Overexpression of c-src and n-src in the developing Xenopus retina differentially impairs axonogenesis.

To compare the roles of the nonreceptor tyrosine kinase c-src and its neuronal splice form n-src in developing neurons, Xenopus retinal precursors were transfected in vivo with c-src, n-src, or constitutively active mutants. Axonogenesis of retinal ganglion cells was markedly impaired by the expression of constitutively active c-src and only mildly affected by the expression of constitutively active n-src. This differential phenotype could not be accounted for by raised levels of intracellular tyrosine phosphorylation alone because the average anti-phosphotyrosine staining intensity of retinal neurons expressing mutant n-src was almost twofold greater than that of neurons expressing mutant c-src. The expression of either constitutively active isoform inhibited photoreceptor differentiation by 72% but did not influence other cell fates.
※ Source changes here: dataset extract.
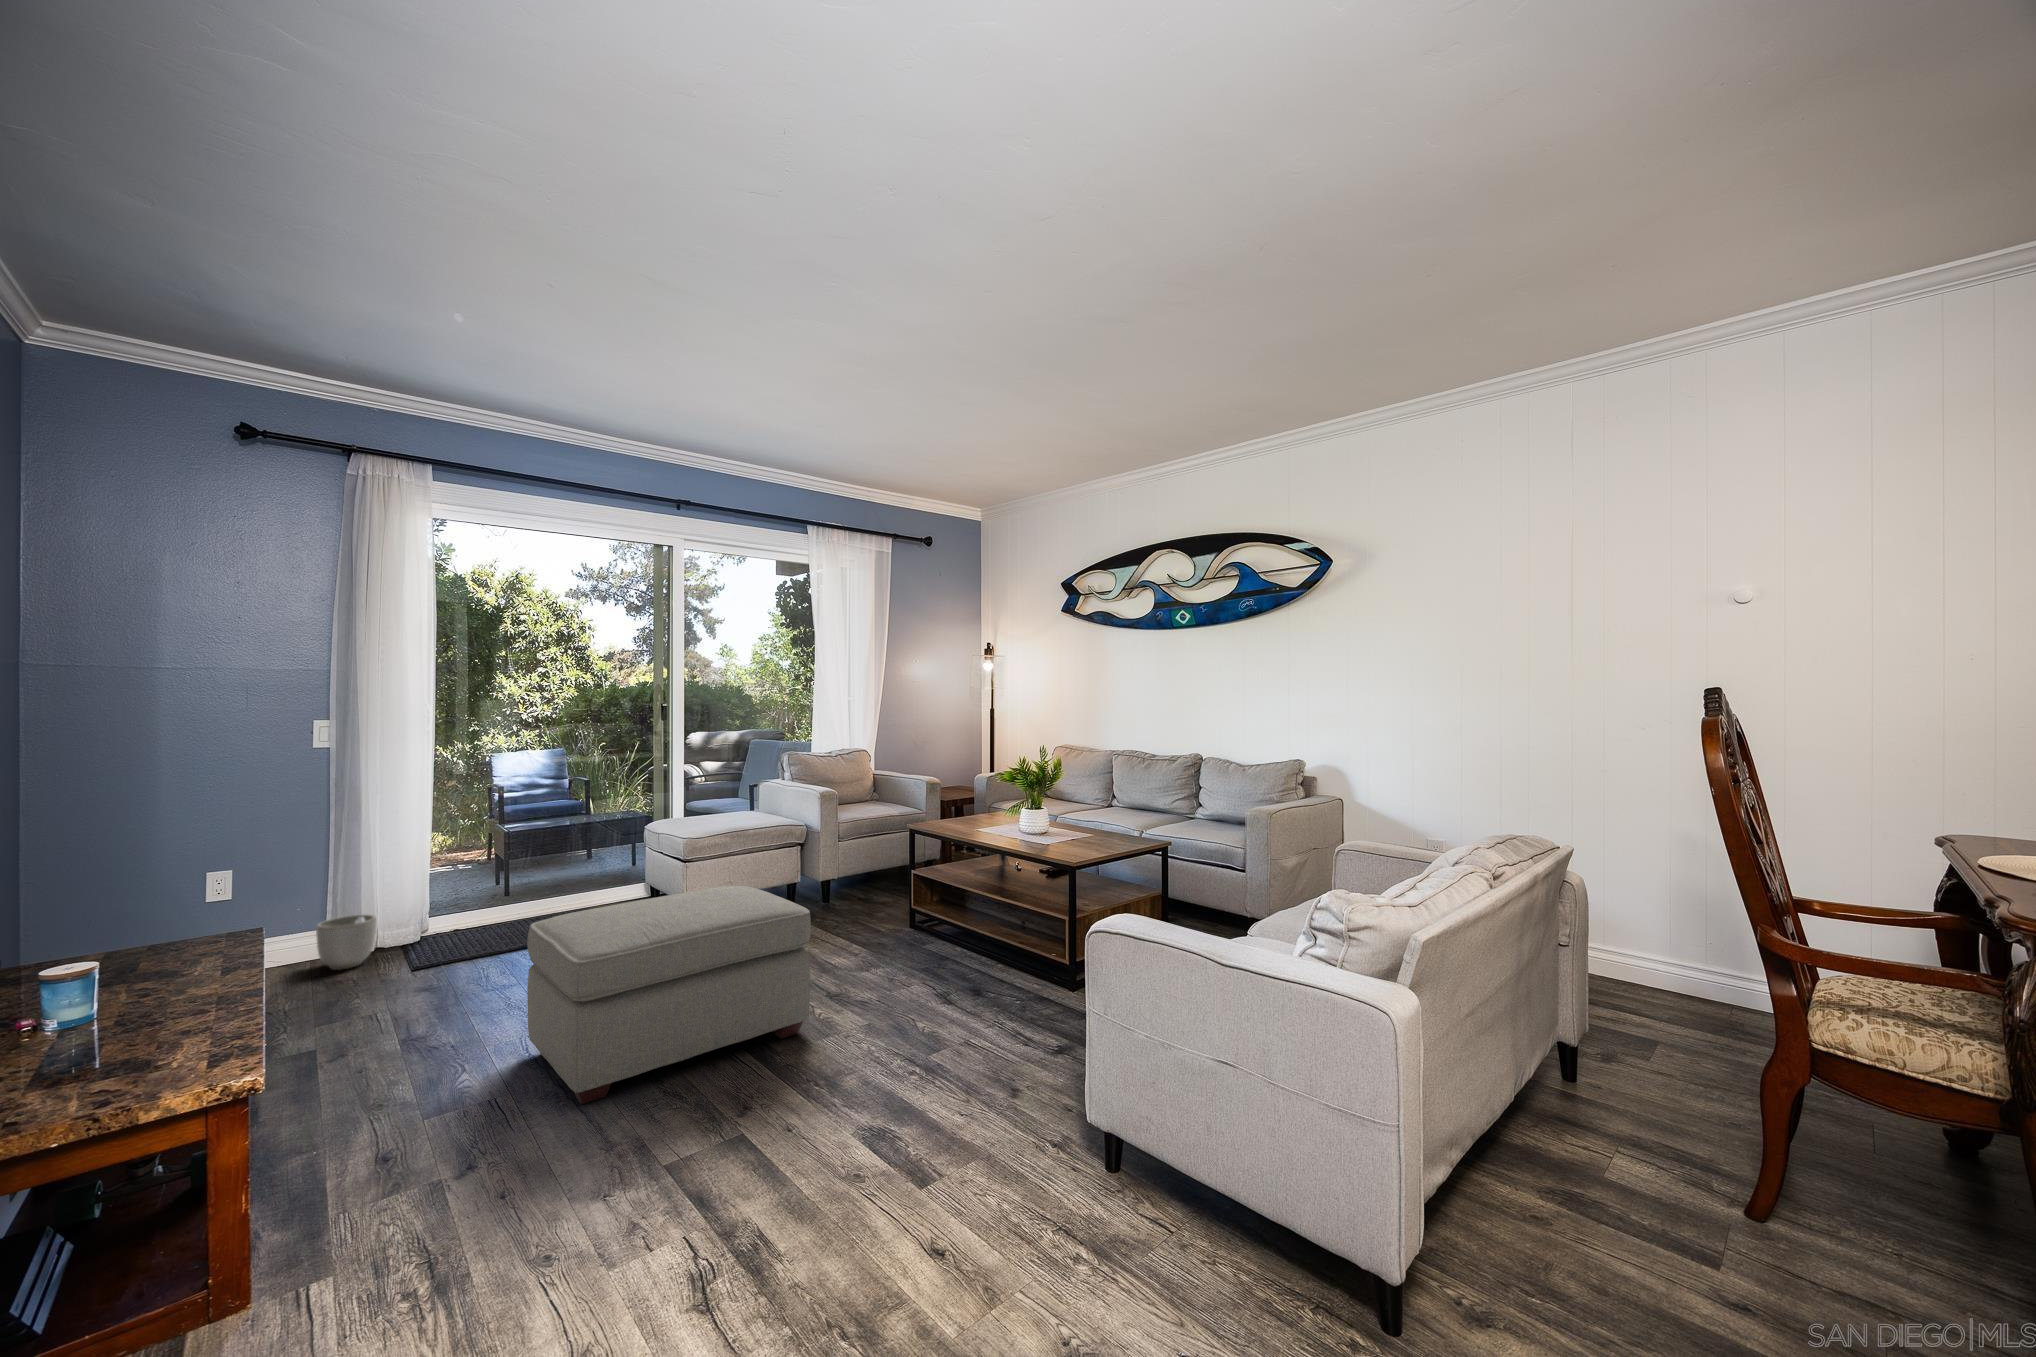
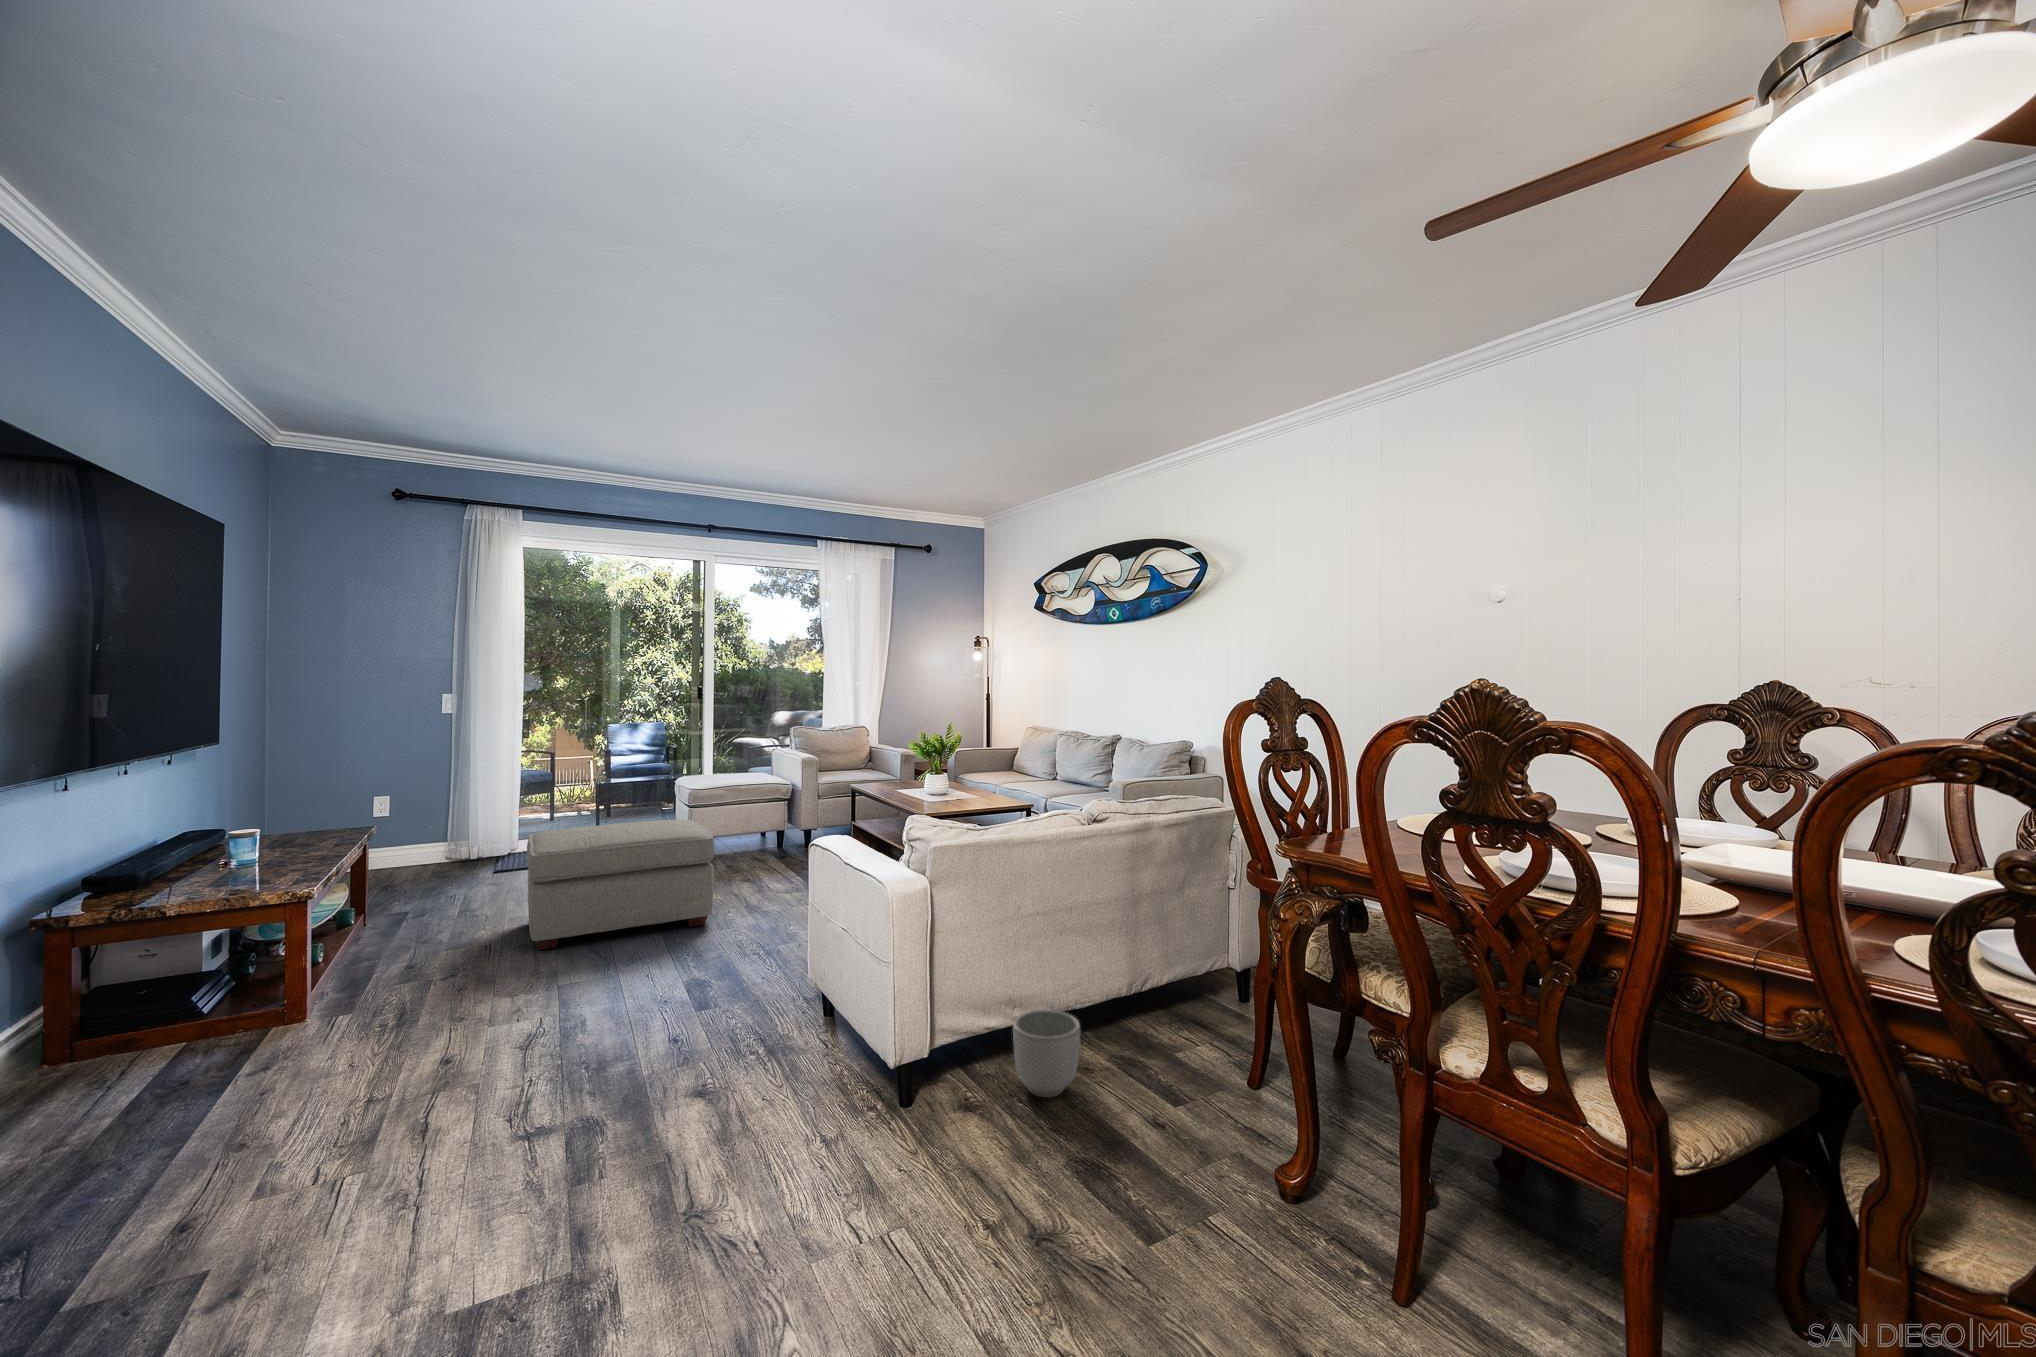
planter: present [316,914,376,970] -> present [1013,1010,1080,1098]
These results suggest that c-src and n-src have both overlapping and distinct activities in differentiating retinal neurons.

Expression and herbimycin A-sensitive localization of pp125FAK in retinal growth cones.

Proper elongation of Xenopus retinal ganglion cell (RGC) axons in the optic tract during development requires intact functioning of beta 1 integrin and tyrosine kinase (TK) activity. The cytoplasmic TK pp125FAK can directly associate with and become activated by beta 1 integrin in cultured fibroblasts. Here we demonstrate the presence of pp125FAK in the developing retina and in cultured retinal neurities, growth cones and filopodia. We show that pp125FAK immunoprecipitated from neural tissue is phosphorylated, and we compare the pattern of FAK and phosphotyrosine immunolabeling. Finally, we show that the localization of pp125FAK in filopodia depends upon TK activity sensitive to the TK inhibitor herbimycin A. These results indicate a role for pp125FAK in signaling the growth of retinal axons.